The U.S. Department of Energy has released a report on the initial performance and reliability of chromaticity sensors used for tunable LED lighting systems. The performance of LED lighting is known to change over time because of lumen depreciation, shifts in chromaticity, and changes in the drivers. Sensor-driven lighting systems can compensate for these aging-related changes by adjusting the amount of light and color quality to maintain a consistent lighting environment. They can also adjust to changes brought on by daylighting in the space. However, the impacts of changes in the control sensors over time on the reliability of tunable LED systems has not previously been examined.

The study, conducted by RTI International through a contract with KeyLogic Systems, looked at the initial performance and aging characteristics of a sensor consisting of a series of six photodiodes that respond to different wavelengths to adjust illuminance, correlated color temperature (CCT), and chromaticity. The sensor devices were exposed to a 5,000-hour accelerated stress test: one group at a continuous room temperature operating life, a second at a continuous but elevated ambient temperature of 75°C, and a third in a temperature-humidity environment of 75°C and 75% relative humidity (also known as a 7575 environment). After testing, the performance of the devices was measured using the light from a parabolic aluminized reflector (PAR) lamp on an open optical bench in a dark room.

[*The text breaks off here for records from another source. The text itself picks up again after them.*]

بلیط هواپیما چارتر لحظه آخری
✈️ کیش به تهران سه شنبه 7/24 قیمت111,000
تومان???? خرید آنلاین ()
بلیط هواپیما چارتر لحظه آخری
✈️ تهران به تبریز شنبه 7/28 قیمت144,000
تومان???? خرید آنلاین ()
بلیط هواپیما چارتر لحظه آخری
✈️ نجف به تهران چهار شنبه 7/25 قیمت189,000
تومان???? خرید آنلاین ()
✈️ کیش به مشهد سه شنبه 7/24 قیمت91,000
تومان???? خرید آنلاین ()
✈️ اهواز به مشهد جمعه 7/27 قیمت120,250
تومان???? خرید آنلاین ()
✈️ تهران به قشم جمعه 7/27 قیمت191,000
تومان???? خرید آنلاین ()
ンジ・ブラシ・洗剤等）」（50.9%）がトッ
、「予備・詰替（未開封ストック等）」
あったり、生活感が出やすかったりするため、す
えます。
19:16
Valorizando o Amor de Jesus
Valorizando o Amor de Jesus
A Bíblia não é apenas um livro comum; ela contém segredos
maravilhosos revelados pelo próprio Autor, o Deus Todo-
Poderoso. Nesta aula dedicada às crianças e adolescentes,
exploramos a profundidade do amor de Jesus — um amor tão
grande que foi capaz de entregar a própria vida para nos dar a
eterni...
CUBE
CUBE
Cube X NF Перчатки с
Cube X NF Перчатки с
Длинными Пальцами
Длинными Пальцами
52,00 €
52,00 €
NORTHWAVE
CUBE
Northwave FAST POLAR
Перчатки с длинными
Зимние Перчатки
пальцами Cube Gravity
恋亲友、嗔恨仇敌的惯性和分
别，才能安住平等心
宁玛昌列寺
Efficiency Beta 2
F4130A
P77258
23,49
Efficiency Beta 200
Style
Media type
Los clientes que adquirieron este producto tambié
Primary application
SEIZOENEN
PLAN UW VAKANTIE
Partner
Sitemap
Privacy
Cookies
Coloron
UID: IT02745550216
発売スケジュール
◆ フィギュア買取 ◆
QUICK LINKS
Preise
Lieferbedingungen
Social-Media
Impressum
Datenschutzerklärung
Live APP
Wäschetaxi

This study found that a chromaticity sensor used in the control system of a tunable lighting installation has high reliability—even under relatively harsh test conditions. No abrupt failure of the sensor was found after 5,000 hours of testing, even in the relatively harsh 7575 environment. One parametric failure after 5,000 hours of 7575 testing was observed. Such a failure would produce a change in a tunable device that would be noticeable to an observer. Light from the tunable fixture would likely be blue-shifted (relative to the true value) to compensate for the yellow-shifted readings of the chromaticity sensor. However, minimal changes in illuminance would occur because the accuracy of this sensor reading appears to be less affected by the 7575 environment.

This finding underscores that moving from traditional lighting measurements involving mainly surface and vertical illuminance to dynamic lighting systems controlling illuminance, chromaticity, and CCT will require greater understanding of the long-term performance of the sensors controlling such systems and the changes in their reliability caused by aging and environmental exposure.